Stored dataset items
####################

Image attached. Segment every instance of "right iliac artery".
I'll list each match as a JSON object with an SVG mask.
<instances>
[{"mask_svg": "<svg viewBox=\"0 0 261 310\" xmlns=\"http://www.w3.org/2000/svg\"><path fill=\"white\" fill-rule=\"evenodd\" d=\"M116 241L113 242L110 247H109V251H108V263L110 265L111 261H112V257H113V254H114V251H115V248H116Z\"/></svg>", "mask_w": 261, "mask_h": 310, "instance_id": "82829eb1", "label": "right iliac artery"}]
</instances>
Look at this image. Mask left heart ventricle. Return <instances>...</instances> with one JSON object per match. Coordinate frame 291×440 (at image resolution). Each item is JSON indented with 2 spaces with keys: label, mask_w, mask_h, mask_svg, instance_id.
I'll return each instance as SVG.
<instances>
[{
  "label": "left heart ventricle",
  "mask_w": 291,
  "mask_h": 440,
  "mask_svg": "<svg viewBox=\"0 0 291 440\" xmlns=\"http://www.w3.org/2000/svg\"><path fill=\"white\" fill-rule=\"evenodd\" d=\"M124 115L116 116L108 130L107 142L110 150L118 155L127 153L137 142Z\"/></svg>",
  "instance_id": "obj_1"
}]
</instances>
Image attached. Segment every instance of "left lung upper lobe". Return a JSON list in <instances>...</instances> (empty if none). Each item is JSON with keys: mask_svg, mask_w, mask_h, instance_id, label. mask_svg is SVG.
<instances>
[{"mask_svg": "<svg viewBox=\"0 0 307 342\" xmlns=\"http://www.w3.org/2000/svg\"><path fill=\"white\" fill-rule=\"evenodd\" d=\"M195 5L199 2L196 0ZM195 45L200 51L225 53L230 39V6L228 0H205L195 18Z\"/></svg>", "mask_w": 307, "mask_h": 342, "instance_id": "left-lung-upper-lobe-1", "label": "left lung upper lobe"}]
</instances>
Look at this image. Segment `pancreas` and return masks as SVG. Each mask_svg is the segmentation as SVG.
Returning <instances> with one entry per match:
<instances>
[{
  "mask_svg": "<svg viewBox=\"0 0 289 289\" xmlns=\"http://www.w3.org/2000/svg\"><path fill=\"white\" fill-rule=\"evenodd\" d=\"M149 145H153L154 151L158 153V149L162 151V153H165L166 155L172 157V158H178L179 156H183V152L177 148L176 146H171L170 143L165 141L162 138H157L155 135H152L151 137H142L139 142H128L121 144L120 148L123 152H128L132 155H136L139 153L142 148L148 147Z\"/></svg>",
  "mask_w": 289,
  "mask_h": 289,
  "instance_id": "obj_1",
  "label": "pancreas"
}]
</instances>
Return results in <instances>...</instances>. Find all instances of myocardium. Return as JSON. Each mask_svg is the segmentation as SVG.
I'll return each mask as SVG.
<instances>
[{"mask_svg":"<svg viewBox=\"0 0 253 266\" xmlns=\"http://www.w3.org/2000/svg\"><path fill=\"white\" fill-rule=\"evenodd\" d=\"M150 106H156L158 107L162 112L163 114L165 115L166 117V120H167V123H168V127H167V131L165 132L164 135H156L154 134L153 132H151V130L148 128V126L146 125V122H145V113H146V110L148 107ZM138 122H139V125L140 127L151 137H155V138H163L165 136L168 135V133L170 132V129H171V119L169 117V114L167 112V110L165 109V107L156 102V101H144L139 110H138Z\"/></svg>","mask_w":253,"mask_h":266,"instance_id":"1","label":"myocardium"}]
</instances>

####################

_Task objective_
Please locate every line in the records above that contains the string "heart" and copy each such line in full. Only matches with the same capitalization count.

_Output for this task_
Look at this image. Mask left heart ventricle. Return <instances>...</instances> with one JSON object per match. Coordinate frame 291×440 (at image resolution). Each item is JSON indented with 2 spaces with keys: label, mask_w, mask_h, mask_svg, instance_id.
  "label": "left heart ventricle",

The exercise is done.